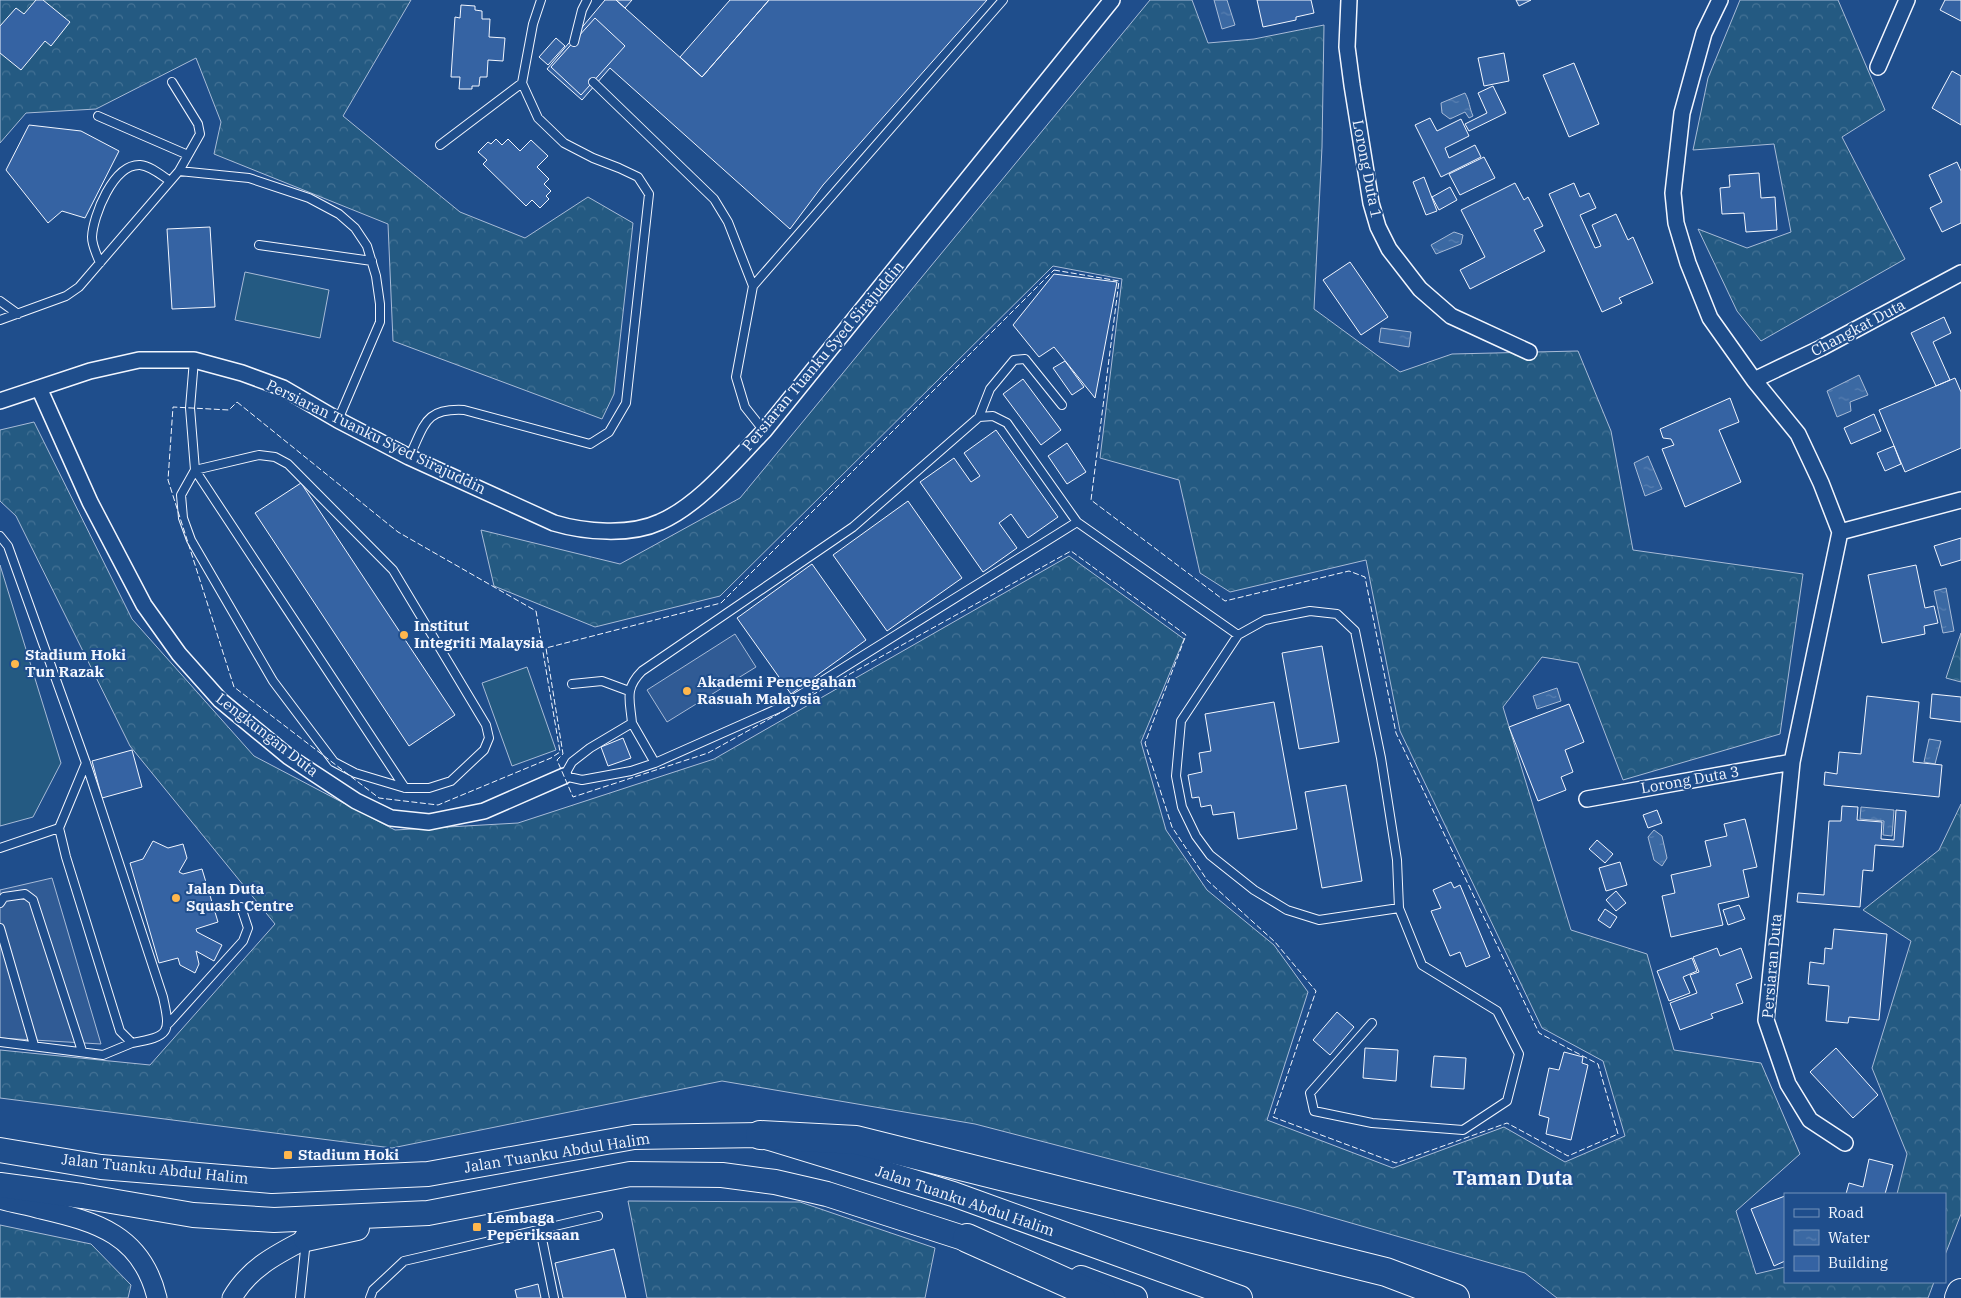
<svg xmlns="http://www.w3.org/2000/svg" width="1961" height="1298" font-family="'IBM Plex Serif',serif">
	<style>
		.forest { fill: url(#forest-crowns); stroke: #a8bbd7 }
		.garden { fill: #245a82; stroke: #a8bbd7 }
		.parking { fill: #305b95; stroke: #a8bbd7 }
		.water { fill: url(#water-ripples); stroke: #a8bbd7 }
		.building { fill: #3563a3; stroke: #f2f6ff }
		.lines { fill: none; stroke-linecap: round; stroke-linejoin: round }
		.service-casing { stroke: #f2f6ff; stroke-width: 10 }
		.minor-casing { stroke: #f2f6ff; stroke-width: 18 }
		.tertiary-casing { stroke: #f2f6ff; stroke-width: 21 }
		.primary-casing { stroke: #f2f6ff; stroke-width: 26 }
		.motorway-casing { stroke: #f2f6ff; stroke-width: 30 }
		.service { stroke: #1f4e8c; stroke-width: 8 }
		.minor { stroke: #1f4e8c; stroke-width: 15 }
		.tertiary { stroke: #1f4e8c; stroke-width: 19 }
		.primary { stroke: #1f4e8c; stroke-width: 24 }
		.motorway { stroke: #1f4e8c; stroke-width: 28 }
		.fence { stroke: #f2f6ff; stroke-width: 1; stroke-dasharray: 6 2.5; stroke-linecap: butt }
		.poi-dot { fill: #ffb74d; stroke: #1f4e8c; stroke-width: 2 }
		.labels { text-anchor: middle; stroke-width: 4; stroke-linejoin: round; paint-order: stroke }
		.street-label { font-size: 15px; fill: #f2f6ff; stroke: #1f4e8c }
		.poi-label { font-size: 15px; font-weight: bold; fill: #f2f6ff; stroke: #1f4e8c; text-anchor: start }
		.district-label { font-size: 20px; font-weight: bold; fill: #f2f6ff; stroke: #1f4e8c }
	</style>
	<defs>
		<pattern id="forest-crowns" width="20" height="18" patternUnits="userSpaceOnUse" patternTransform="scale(1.25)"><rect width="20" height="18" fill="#245a82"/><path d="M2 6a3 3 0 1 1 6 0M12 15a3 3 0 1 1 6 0" fill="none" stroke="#447295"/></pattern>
		<pattern id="water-ripples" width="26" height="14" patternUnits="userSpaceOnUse" patternTransform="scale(1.25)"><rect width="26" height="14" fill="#3b69a3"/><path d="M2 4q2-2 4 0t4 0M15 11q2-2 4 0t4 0" fill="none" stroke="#587fb1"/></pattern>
	</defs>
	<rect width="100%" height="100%" fill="#1f4e8c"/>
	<!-- forest -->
	<path class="forest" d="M0,0H411L343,116L460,212L525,238L588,197L633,223L614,394L602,419L393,341L388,224L214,154L221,122L196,58L96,109L26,113L0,143Z
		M1150,0H1192L1208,43L1254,39L1324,25L1322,147L1314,309L1400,372L1452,354L1578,351L1611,431L1633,550L1803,574L1780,734L1623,780L1578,663L1542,657L1503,707L1571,930L1647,954L1674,1050L1761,1063L1800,1154L1736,1211L1756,1274L1785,1267V1282H1934L1928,1298H1557L1525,1273L1299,1208L975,1124L722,1081L392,1148L0,1098V1050L150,1065L275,924L130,746L16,516L0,501V430L34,422L132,619L254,756L395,830L518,823L714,759L1069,556L1184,639L1141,742L1166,830L1207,890L1274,945L1308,992L1267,1120L1393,1168L1504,1127L1565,1162L1625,1136L1603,1061L1542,1028L1400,731L1366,560L1230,592L1200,573L1179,480L1100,458L1122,279L1053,266L720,596L595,627L494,586L481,530L620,564L740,498Z
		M1740,0H1838L1885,110L1842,137L1905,259L1761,341L1737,311L1698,229L1747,248L1791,232L1774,144L1693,150L1708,78Z
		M1961,633V682L1946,678Z
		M1961,804V1214L1945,1255V1194H1897L1907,1154L1872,1068L1911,941L1863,910L1939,850Z
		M628,1201L800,1202L935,1248L925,1298H647Z
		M0,1225L91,1244L131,1285L128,1298H0Z"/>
	<!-- garden -->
	<path class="garden" d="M245,272L329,290L320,338L235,320Z
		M0,565L61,763L33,817L0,826Z
		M527,667L556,750L512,766L482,683Z"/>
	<!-- parking -->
	<path class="parking" d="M735,634L756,667L667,722L647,690Z
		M52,878L101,1044L0,1038V890Z"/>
	<!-- water -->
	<path class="water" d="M1214,0H1227L1235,25L1222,29Z
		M1465,93C1470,102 1469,107 1473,116L1469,118L1465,112L1450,119L1442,113L1441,103Z
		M1454,232L1463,235L1461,244L1436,254L1431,245Z
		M1381,328L1411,332L1409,347L1379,342Z
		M1859,375L1868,395L1850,402L1851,411L1837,417L1827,391Z
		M1648,456L1662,489L1645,496L1634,463Z
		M1946,588L1954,631L1943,633L1934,591Z
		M1557,688L1561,701L1537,709L1533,696Z
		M1929,739L1941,741L1935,764L1924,762Z
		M1861,807L1894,810L1892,836L1883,835L1884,821L1860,819Z
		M1654,830L1662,836L1667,858L1662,866L1654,860L1648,837Z"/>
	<!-- building -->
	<path class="building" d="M36,0H43L70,22L51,46L45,41L21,70L0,53V26L16,8L24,14Z
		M605,0H616L702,77L769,0H987L823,185L790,229L610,68L582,100L547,69Z
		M616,0H632L625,8Z
		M730,0H769L702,77L680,57Z
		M1257,0H1311L1314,13L1296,17V20L1263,27Z
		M1516,0H1531L1519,6Z
		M1945,0H1961V21L1940,10Z
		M461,5L475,6V10L482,11V19H490L489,37L505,38L503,61L488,60L487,77H480L479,86H472V89H459L460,77H451L455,17L460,18Z
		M595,18L625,46L581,95L551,67Z
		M556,38L565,46L548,65L539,57Z
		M1504,53L1509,81L1484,86L1478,58Z
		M1574,63L1599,124L1569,137L1543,75Z
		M1952,71L1961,76V125L1932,108Z
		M1493,86L1506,113L1469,131L1465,124L1487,113L1478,93Z
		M1430,118L1437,131L1461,119L1469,136L1445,148L1449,158L1475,145L1481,157L1441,177L1415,125Z
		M29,125L81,131L119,151L85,218L62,211L48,223L6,170Z
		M496,139L502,145L508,139L520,151L531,140L548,156L537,167L549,179L544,184L551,191L546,196L549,199L540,208L532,200L526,206L483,164L487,160L478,152L488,142L491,144Z
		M1484,157L1495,178L1460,195L1449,174Z
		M1957,162L1961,171V223L1942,232L1930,208L1942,202L1929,175Z
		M1759,173L1761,198L1775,197L1777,230L1746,232L1744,213L1722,214L1720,188L1730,187L1729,175Z
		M1424,177L1437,211L1426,215L1413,182Z
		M1515,183L1524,200L1528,197L1543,226L1534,230L1545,251L1470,289L1460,270L1485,257L1461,210Z
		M1574,183L1580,197L1589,193L1596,208L1580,215L1595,248L1601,246L1592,225L1616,214L1628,240L1633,237L1653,283L1619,298L1622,303L1602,312L1549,194Z
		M1450,187L1457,200L1439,210L1432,197Z
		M210,227L215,307L172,309L167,229Z
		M1350,262L1388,317L1361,335L1323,280Z
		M1054,274L1117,282L1095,398L1054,347L1039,357L1013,325Z
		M1944,317L1951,333L1933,342L1950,380L1936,386L1911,333Z
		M1065,361L1084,387L1072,395L1053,368Z
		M1955,378L1961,392V448L1905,472L1879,410Z
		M1023,379L1061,430L1041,445L1003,394Z
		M1730,398L1739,422L1719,430L1741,482L1685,507L1662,449L1674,445L1671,439L1663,438L1660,429Z
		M1874,414L1881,431L1851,444L1844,428Z
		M996,430L1058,517L1028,538L1011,514L999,523L1017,548L983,572L920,482L954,458L971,482L980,476L964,453Z
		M1067,443L1086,472L1067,484L1048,456Z
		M1894,446L1901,464L1885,471L1877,453Z
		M301,483L455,715L409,746L255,513Z
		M908,501L962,578L887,631L833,555Z
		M1961,538V560L1941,566L1934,546Z
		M812,564L866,640L791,694L737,618Z
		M1916,565L1925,608L1934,606L1938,623L1924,626L1925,634L1882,643L1868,575Z
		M1322,646L1339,742L1299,749L1282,653Z
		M1932,694L1961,697V722L1930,718Z
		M1867,696L1919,702L1913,762L1942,765L1939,797L1824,785L1825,772L1837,774L1839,752L1861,754Z
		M1274,702L1297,829L1238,839L1234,812L1213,815L1211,805L1201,807L1199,797L1192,798L1188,775L1202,772L1199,753L1211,751L1205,714Z
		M1569,704L1584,742L1565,750L1573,772L1561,777L1566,790L1538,801L1509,727Z
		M623,738L631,758L608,766L601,747Z
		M132,750L142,787L102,798L92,761Z
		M1346,785L1362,881L1322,888L1305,792Z
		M1842,806L1858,807L1857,820L1882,822L1881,839L1894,840L1896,810L1906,811L1903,847L1875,845L1873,871L1863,870L1860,907L1797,902L1798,893L1824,895L1829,821H1841Z
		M1657,810L1662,823L1648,828L1643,815Z
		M1745,819L1757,867L1743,870L1749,897L1718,904L1723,925L1671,937L1662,896L1675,893L1671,875L1711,866L1705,841L1727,836L1724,824Z
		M1597,840L1613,854L1605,863L1589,849Z
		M153,841L168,848L183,844L187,858L179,872L183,874L202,869L218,922L196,929L197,932L222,945L214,961L196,951L199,964L195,973L180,965L178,958L159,963L130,863L143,859Z
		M1620,862L1627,885L1606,891L1599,868Z
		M1451,882L1454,888L1460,885L1490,957L1466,967L1460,952L1450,956L1431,911L1441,908L1433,890Z
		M1616,891L1626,903L1616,911L1606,900Z
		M1739,905L1745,919L1728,925L1723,910Z
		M1605,909L1617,917L1610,928L1598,920Z
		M1834,929L1887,934L1879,1020L1849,1017L1848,1023L1826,1021L1829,986L1808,984L1810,962L1824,964L1825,948L1832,949Z
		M1717,948L1720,956L1741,948L1752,978L1736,984L1743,1003L1711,1014L1713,1018L1680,1030L1670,1003L1697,993L1690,975L1699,972L1693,957Z
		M1692,958L1697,971L1683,977L1690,993L1669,1001L1657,971Z
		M1337,1012L1354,1027L1330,1055L1313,1040Z
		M1365,1048L1398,1050L1396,1081L1363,1078Z
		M1836,1048L1878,1095L1853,1118L1810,1072Z
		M1564,1052L1583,1057L1582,1063L1588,1065L1571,1140L1546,1134L1549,1118L1539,1115L1549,1068L1559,1070Z
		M1434,1056L1466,1058L1464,1089L1431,1087Z
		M1869,1159L1893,1165L1885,1194H1846L1849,1183L1863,1187Z
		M1785,1196V1261L1774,1266L1751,1209Z
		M614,1249L626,1298H563L555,1263Z
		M538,1284L541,1298H517L515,1290Z"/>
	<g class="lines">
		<!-- service casing -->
		<g class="service-casing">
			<path id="service" d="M574,42L582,10L587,0
				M172,82L198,124L200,134L179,171
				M593,82L714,199L728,222L753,286L736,377L745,407L764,431
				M98,116L188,155
				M440,145L522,83
				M259,245L372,261
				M100,263C97,255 92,246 92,237C93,216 113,164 140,165C151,166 161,175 170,181
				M753,286L1003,0
				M0,301L18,314
				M0,320L66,296L79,287L179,171L249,178L309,198L339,214L355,228L367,246L376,276L380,304V322L338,420
				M194,360L190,408L195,470L405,788
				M993,416L1007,423L1077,522L779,708L655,763L631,771L582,780L564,776L572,762L590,748L632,723C630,700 624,689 642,671L853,527L979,417Z
				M979,417L990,389L1014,360L1025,359L1062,405
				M259,455L275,457L288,464L393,570L486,725L489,738L484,750L451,781L429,788H405L355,773L334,762L273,681L191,540L183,518L181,495L195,470Z
				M409,457C425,425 424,408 464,410L590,444L609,432L626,403L649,194L638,177L619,168L593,158L564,143L538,118L522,83L533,24L541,0
				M1077,522L1238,635
				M0,536L8,546L86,763L163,997C171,1033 170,1036 132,1043L120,1031L66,857L59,828L86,763
				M1310,611L1337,614L1355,631L1381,758L1397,860L1399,908L1319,920L1287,910L1254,890L1210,855L1196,836L1182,807L1176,776L1181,721L1238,635L1265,620Z
				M572,684L602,681L629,691
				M632,723L655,763
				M0,848L59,828
				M0,903L4,897L25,894L33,900L82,1051
				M0,928L34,1045
				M169,1023L243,941L248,928L241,907
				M1372,1023L1310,1093L1314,1111L1372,1123L1463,1130L1507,1101L1519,1054L1497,1011L1422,965L1399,908
				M0,1042L103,1055L132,1043
				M540,1229L554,1298
				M300,1298L306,1240
				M370,1298L373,1290L404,1261L598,1216"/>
		</g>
		<!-- minor casing -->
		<g class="minor-casing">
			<path id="minor" d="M1349,0L1347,47L1352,85L1371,203L1378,227L1389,249L1420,289L1451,316L1529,352
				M1720,0L1704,33L1682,113L1673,193L1676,223L1688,263L1710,318L1754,380L1798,434L1821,483L1840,532L1792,762L1766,1020L1788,1084L1810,1120L1845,1143
				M1878,67L1907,0
				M1754,380L1821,348L1961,273
				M39,388L90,502L144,605L179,654L220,700L289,757L356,801L391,818L429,822L484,811L564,776
				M0,401L90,371L139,360H194L242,373L283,388L338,420L409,457L554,523C584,532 630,536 660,522C699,505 734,462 764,431L1112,0
				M1840,532L1961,500
				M1587,799L1792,762"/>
		</g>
		<!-- tertiary casing -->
		<g class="tertiary-casing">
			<path id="tertiary" d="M0,1199C13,1203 27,1205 41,1209C97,1222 142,1235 157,1298
				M232,1298C249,1268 277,1254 306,1239"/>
		</g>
		<!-- primary casing -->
		<g class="primary-casing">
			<path id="primary" d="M0,1150L101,1167L272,1181L428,1174L634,1137L760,1135L953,1194L1240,1298
				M0,1185L82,1196L193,1215L274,1220L428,1213L630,1174L722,1175L775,1182L827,1194L985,1245
				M306,1239L357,1228
				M1081,1278L1135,1298"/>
		</g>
		<!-- motorway casing -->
		<g class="motorway-casing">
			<path id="motorway" d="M760,1135L856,1140L1386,1272L1455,1298
				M967,1238L1101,1298
				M1959,1298L1961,1293"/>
		</g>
		<!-- service -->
		<use href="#service" class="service"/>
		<!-- minor -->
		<use href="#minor" class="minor"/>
		<!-- tertiary -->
		<use href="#tertiary" class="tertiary"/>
		<!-- primary -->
		<use href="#primary" class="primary"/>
		<!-- motorway -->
		<use href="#motorway" class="motorway"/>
		<!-- fence -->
		<path class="fence" d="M1054,270L1119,281L1091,500L1225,601L1349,571L1365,577L1396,733L1539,1033L1598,1064L1618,1134L1568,1156L1507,1123L1396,1163L1273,1117L1316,991L1275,942L1207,880L1172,827L1145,743L1186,635L1071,551L708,753L573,797L557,760L563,754L546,648L721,603Z
			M237,402L398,532L536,611L560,752L551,758L438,805L379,798L234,687L168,480L173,407L229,410Z"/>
	</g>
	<!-- markers -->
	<g class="poi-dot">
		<circle cx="404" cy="635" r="5"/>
		<circle cx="15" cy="664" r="5"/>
		<circle cx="687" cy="691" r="5"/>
		<circle cx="176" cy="898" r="5"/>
		<rect x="283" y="1150" width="10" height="10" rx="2.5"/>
		<rect x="472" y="1222" width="10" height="10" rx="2.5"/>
	</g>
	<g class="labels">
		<!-- street labels -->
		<g class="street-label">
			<text transform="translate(1367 169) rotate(79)" y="5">Lorong Duta 1</text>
			<text transform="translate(1858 328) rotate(-28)" y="5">Changkat Duta</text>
			<text transform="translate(823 356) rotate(-50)" y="5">Persiaran Tuanku Syed Sirajuddin</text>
			<text transform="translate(376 437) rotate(26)" y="5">Persiaran Tuanku Syed Sirajuddin</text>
			<text transform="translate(267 735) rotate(38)" y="5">Lengkungan Duta</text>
			<text transform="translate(1690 780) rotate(-10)" y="5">Lorong Duta 3</text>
			<text transform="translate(1772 966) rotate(-85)" y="5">Persiaran Duta</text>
			<text transform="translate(557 1153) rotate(-9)" y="5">Jalan Tuanku Abdul Halim</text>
			<text transform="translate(155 1169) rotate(6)" y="5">Jalan Tuanku Abdul Halim</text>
			<text transform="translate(965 1201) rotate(19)" y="5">Jalan Tuanku Abdul Halim</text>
		</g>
		<!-- poi labels -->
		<g class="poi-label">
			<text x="414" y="631">Institut<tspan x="414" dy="17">Integriti Malaysia</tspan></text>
			<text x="25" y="660">Stadium Hoki<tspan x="25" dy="17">Tun Razak</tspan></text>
			<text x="697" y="687">Akademi Pencegahan<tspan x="697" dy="17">Rasuah Malaysia</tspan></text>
			<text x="186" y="894">Jalan Duta<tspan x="186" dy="17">Squash Centre</tspan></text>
			<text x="298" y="1160">Stadium Hoki</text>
			<text x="487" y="1223">Lembaga<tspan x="487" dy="17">Peperiksaan</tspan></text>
		</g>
		<!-- district labels -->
		<g class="district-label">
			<text x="1513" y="1185">Taman Duta</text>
		</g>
	</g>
	<!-- legend -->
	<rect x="1784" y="1193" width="162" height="90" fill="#1f4e8c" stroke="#7391ba"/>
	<rect x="1794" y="1209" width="25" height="8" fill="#1f4e8c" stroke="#7391ba"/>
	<text x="1828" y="1218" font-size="15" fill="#f2f6ff">Road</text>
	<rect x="1794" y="1230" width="25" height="15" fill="url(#water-ripples)" stroke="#7391ba"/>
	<text x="1828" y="1243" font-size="15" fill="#f2f6ff">Water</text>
	<rect x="1794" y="1256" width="25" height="15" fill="#3563a3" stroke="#7391ba"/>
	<text x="1828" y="1268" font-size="15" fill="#f2f6ff">Building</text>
</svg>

----

Gather all lines of the records that include the word "linejoin".

◆ **Written answer**
		.lines { fill: none; stroke-linecap: round; stroke-linejoin: round }
		.labels { text-anchor: middle; stroke-width: 4; stroke-linejoin: round; paint-order: stroke }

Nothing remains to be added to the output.